### WHAT THE TASK REQUIRES:
Copy out, word for word, the part of the passage on Glenn procedure patients that begins at the words "Echocardiography findings in" and stops after "in this study.".

### SOURCE EXTRACT:
§

While numerous studies have investigated the functional capacity of Fontan patients, there remains a notable gap in research focusing on patients who have undergone the Glenn procedure, as highlighted by Sen et al. 13. This points to two key epidemiological factors: first, the Glenn procedure is rarely considered the definitive palliation for univentricular heart repair in wealthier nations. Second, in these countries, the Fontan operation is generally performed at a young age, often by 5 or 6 years old, leaving many pre-Fontan patients too young to undergo comprehensive cardiopulmonary exercise testing.
In Egypt, the bidirectional Glenn (BDG) procedure is favored as the primary palliative intervention due to its lower complication rate compared to the Fontan surgery and the limited availability of heartlung transplantation, as noted by Tewfik et al. 14.
Echocardiography findings in this study showed no significant changes in echocardiographic parameters at baseline and follow-up in both groups, nor was there a correlation between cardiac function and exercise capacity. This could be attributed to the use of a submaximal test, which does not place significant stress on cardiac function (such as ventricular ejection fraction) or, consequently, on cardiac output, as seen in other studies 15. However, echocardiographic changes can have significant hemodynamic consequences, increasing long-term mortality risk and reducing exercise capacity 16, 17, which may partially explain the decline in exercise tolerance observed in this study.
The six-minute walk test was used to assess the functional capacity of our 35 patients, with an average distance of 378.67 ± 53.97 meters. In a similar study, Sen et al. 13 evaluated 44 post-BDG patients, reporting an average distance of 374 ± 83 meters. Our study showed a significant improvement in walking distance after three months (mean 411.00 ± 61.01 meters), aligning with the findings of Moala et al. 18.

§

### ENTRIES SHOWN:
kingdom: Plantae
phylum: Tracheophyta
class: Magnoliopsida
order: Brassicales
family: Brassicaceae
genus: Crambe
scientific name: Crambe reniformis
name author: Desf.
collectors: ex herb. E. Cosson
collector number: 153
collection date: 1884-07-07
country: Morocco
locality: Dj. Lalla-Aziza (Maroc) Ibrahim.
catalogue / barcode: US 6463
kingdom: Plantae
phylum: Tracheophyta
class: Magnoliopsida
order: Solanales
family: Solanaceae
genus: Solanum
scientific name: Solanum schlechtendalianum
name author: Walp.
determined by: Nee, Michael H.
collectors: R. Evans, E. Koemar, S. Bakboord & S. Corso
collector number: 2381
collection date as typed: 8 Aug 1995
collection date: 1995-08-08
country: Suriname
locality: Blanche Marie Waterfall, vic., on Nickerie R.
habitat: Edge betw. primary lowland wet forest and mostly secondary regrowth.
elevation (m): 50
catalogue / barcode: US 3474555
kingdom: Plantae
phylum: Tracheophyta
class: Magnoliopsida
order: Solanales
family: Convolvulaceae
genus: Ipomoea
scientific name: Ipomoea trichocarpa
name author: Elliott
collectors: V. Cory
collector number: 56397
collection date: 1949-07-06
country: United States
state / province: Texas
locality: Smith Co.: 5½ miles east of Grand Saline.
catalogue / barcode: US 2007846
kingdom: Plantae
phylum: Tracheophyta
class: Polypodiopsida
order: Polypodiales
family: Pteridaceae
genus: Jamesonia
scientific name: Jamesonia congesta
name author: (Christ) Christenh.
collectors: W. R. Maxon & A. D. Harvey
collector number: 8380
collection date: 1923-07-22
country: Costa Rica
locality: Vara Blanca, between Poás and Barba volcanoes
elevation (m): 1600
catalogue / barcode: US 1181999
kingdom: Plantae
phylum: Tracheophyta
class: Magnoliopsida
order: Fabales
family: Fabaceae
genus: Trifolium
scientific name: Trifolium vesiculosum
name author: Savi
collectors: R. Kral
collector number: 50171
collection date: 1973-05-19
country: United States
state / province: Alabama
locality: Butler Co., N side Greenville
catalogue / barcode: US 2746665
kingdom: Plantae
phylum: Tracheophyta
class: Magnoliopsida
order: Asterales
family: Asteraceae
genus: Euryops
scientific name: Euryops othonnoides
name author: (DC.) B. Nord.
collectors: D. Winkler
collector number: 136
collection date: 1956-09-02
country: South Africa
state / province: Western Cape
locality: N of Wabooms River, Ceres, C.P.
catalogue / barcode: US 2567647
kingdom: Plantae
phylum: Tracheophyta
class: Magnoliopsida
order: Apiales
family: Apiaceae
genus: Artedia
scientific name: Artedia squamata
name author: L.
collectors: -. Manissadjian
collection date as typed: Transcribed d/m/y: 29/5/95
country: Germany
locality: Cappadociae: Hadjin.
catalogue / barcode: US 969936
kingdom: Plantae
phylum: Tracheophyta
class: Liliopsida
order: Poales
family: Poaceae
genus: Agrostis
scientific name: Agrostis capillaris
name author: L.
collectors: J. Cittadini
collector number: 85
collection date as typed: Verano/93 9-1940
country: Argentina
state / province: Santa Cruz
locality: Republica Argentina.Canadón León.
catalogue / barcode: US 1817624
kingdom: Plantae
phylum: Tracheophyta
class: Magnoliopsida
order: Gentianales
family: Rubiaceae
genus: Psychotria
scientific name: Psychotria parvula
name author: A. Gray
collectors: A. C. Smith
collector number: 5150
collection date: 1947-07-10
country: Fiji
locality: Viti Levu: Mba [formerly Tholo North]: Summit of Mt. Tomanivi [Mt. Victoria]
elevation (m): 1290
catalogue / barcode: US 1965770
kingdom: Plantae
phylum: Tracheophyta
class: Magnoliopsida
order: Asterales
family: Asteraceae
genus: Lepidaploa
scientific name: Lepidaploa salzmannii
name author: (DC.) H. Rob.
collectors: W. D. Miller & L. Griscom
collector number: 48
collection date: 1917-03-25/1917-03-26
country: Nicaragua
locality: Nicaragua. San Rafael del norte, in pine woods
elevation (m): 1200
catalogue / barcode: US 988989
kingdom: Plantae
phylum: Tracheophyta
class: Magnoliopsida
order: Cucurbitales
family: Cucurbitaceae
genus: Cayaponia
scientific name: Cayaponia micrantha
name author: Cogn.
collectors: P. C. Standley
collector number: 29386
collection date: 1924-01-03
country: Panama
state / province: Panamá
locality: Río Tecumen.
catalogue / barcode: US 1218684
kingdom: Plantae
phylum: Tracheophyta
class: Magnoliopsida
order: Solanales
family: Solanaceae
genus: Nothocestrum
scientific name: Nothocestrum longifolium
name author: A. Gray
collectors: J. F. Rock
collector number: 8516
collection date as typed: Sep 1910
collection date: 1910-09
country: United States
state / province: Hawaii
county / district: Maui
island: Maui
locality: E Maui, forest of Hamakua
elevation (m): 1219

§

### COMPLETED EXERCISE:
Echocardiography findings in this study showed no significant changes in echocardiographic parameters at baseline and follow-up in both groups, nor was there a correlation between cardiac function and exercise capacity. This could be attributed to the use of a submaximal test, which does not place significant stress on cardiac function (such as ventricular ejection fraction) or, consequently, on cardiac output, as seen in other studies 15. However, echocardiographic changes can have significant hemodynamic consequences, increasing long-term mortality risk and reducing exercise capacity 16, 17, which may partially explain the decline in exercise tolerance observed in this study.